Description
Problem 1 [10 points]
Background : Consider the attached dataset assign1_WineData.csv, which has 12 variables:
“FixedAcidity” “VolatileAcidity” “CitricAcid” “ResidualSugar”
“Chlorides” “FreeSulphurDioxide” “TotalSulphurDioxide” “Density”
“pH” “Sulphates” “Alcohol” “Quality”
The target is to fit an optimal linear regression model to predict the “Quality” of the wine.
Task : Import the dataset, perform exploratory data analysis on the variables, and construct
the best model, in your opinion, to predict the response variable, that is, the “Quality” of the
wine, in case of the given dataset assign1_WineData.csv. Briefly comment (within the code)
on your observations and on the choices you make in the process of building the best model.
Problem 2 [10 points]
Background : Consider the attached dataset assign1_CarData.csv, which has 6 variables:
“cylinders” “displacement” “horsepower” “weight” “acceleration” “mpg”
The target is to fit an optimal linear regression model to predict fuel efficiency “mpg” of the car.

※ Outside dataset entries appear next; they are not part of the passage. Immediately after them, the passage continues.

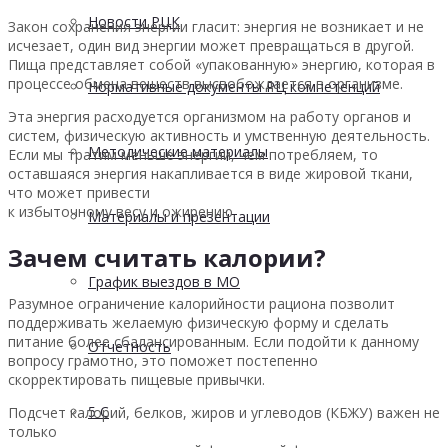
Новости РЦК
Закон сохранения энергии гласит: энергия не возникает и не
исчезает, один вид энергии может превращаться в другой.
Пища представляет собой «упакованную» энергию, которая в
процессе обмена веществ высвобождается в организме.
Нормативные документы РЦ компетенций
Эта энергия расходуется организмом на работу органов и
систем, физическую активность и умственную деятельность.
Методические материалы
Если мы тратим меньше энергии, чем потребляем, то
оставшаяся энергия накапливается в виде жировой ткани,
что может привести
к избыточному весу и ожирению.
Материалы и презентации
Зачем считать калории?
График выездов в МО
Разумное ограничение калорийности рациона позволит
поддерживать желаемую физическую форму и сделать
питание более сбалансированным. Если подойти к данному
Отчетность
вопросу грамотно, это поможет постепенно
скорректировать пищевые привычки.
5 С
Подсчет калорий, белков, жиров и углеводов (КБЖУ) важен не
только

Task : Import the dataset, perform exploratory data analysis on the variables, and construct
the best model, in your opinion, to predict the response variable, that is, the “mpg” of the car,
in case of the given dataset assign1_CarData.csv. Briefly comment (within the code) on your
observations and on the choices you make in the process of building the best model.
This is an individual assignment. Properly acknowledge every source of information that you
refer to, including discussions with your fellow students, if any. Verbatim copy from any source
is strongly discouraged, and plagiarism will be heavily penalized. It is strongly recommended that
you write the codes completely on your own. Feel free to write the codes in Python if you want.